Dataset entries:

----

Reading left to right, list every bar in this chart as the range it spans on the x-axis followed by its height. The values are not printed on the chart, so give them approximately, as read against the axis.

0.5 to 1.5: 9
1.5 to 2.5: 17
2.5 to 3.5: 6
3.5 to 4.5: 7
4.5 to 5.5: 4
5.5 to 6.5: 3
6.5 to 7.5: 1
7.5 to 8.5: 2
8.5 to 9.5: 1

----

THE PROBLEM:
Pick out every line of the material above that contains the word "axis".

SOLUTION TO THIS PROBLEM:
Reading left to right, list every bar in this chart as the range it spans on the x-axis followed by its height. The values are not printed on the chart, so give them approximately, as read against the axis.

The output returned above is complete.